InPulse project (2019–2023) targeted building a scalable, low-barrier InP pilot line to create a self-sustaining European PIC ecosystem.
TECHNOBIS BV
Dutch photonics hardware company supplying InP PIC manufacturing capability and structural health monitoring technology to European research consortia.
Their core work
TECHNOBIS BV is a Dutch technology company based in Alkmaar that specializes in photonics and precision sensing, operating at the intersection of photonic integrated circuit (PIC) manufacturing and structural measurement systems. They contribute specialized hardware technology and fabrication expertise to large EU research consortia, functioning as a third-party technology supplier rather than a research lead. Their work spans two application areas that share a photonics backbone: structural health monitoring for high-performance composite structures in transport, and the development of Indium-Phosphide (InP) based PIC manufacturing infrastructure for the European photonics ecosystem. As a non-SME private company, they likely bring commercial fabrication capacity or advanced instrumentation that research-only partners cannot supply.
What they specialise in
SuCoHS project (2018–2022) applied multiphysical analysis and sensor-based maintenance scheduling to fire-resistant composite structures in transport applications.
SuCoHS explicitly addressed sustainable, cost-efficient composite structures under extreme temperature and fire conditions for transport sectors.
SuCoHS keywords include Industry 4.0 and maintenance scheduling, indicating digital integration of monitoring data into operational workflows.

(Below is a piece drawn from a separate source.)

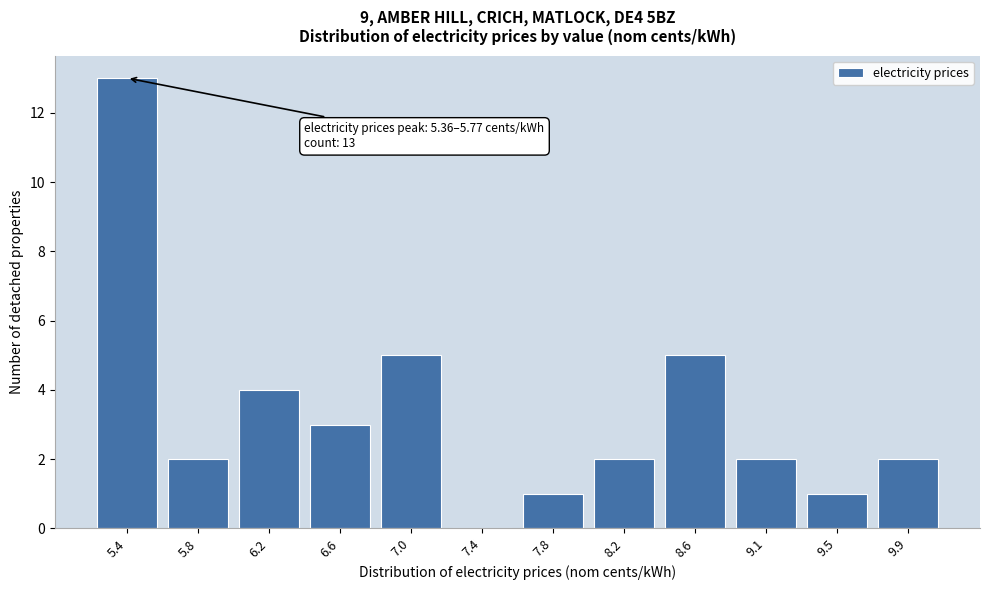

Reading right to left, transcribe all the data shown in this chart.

9.9=2	9.5=1	9.1=2	8.6=5	8.2=2	7.8=1	7.4=0	7.0=5	6.6=3	6.2=4	5.8=2	5.4=13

How they've shifted over time
TECHNOBIS entered H2020 in 2018 through SuCoHS, contributing to structural health monitoring for fire-resistant composite structures — an application-layer role tied to aerospace and transport maintenance. By 2019 they pivoted upstream into photonic chip manufacturing with InPulse, targeting the Indium-Phosphide foundry infrastructure that enables PIC-based sensors and communications at scale. The trajectory is clear: from sensing applications toward the fabrication layer that underlies those applications, suggesting a company moving deeper into the photonics supply chain rather than broadening into new domains.
TECHNOBIS is moving toward photonic chip foundry infrastructure — positioning themselves as a manufacturing-layer supplier for the European PIC ecosystem, which makes them increasingly relevant to any consortium needing InP fabrication access.
How they like to work
TECHNOBIS appears exclusively as a third party in both observed projects, meaning they supply technology, instrumentation, or fabrication services to consortia rather than co-designing research or leading work packages. Despite this supporting role, the two consortia together involve 32 distinct partners across 11 countries — evidence that their specific capabilities are sought by diverse, geographically spread teams. They appear to work best as a specialist node inside large consortia, providing something others cannot, rather than as an organizing partner.

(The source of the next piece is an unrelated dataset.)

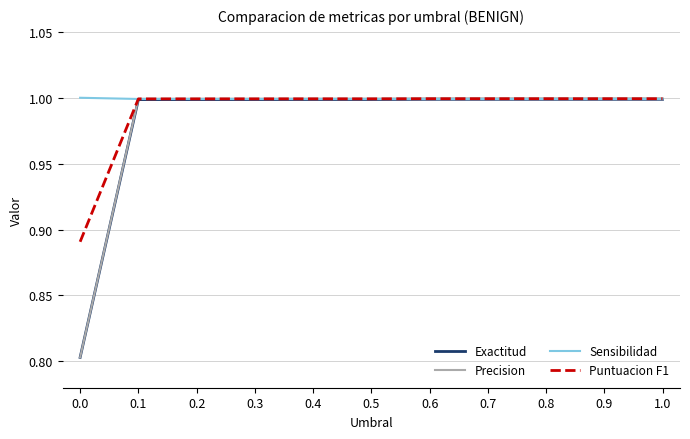

What position from the right is 0.0?

11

With 32 unique partners across 11 countries from just 2 projects, TECHNOBIS has been embedded in notably large consortium structures — each project averaged roughly 16 partners. Their European reach reflects demand for their technology from multiple national research communities, particularly in photonics and advanced materials.
What sets them apart
TECHNOBIS occupies a rare commercial niche as a Dutch photonics hardware company that can contribute both to upstream PIC manufacturing (InP pilot lines) and downstream sensing applications (structural health monitoring) — a vertical span most research institutes cannot match. Their non-SME PRC status suggests real fabrication or instrumentation infrastructure, not just consultancy, which is what large EU consortia need when they require a commercial supply chain node. For consortium builders in photonics, aerospace composites, or transport safety, they offer a Netherlands-based industrial partner with demonstrated involvement in both ICT and transport pillars of Horizon 2020.
Highlights from their portfolio
- InPulseTargeted a strategic European gap — a scalable, accessible Indium-Phosphide PIC foundry — making it one of the few H2020 projects directly addressing photonic chip manufacturing sovereignty.
- SuCoHSCombined advanced composite materials science with digital structural health monitoring for fire-extreme environments, spanning materials, sensors, and Industry 4.0 maintenance in a single transport-sector project.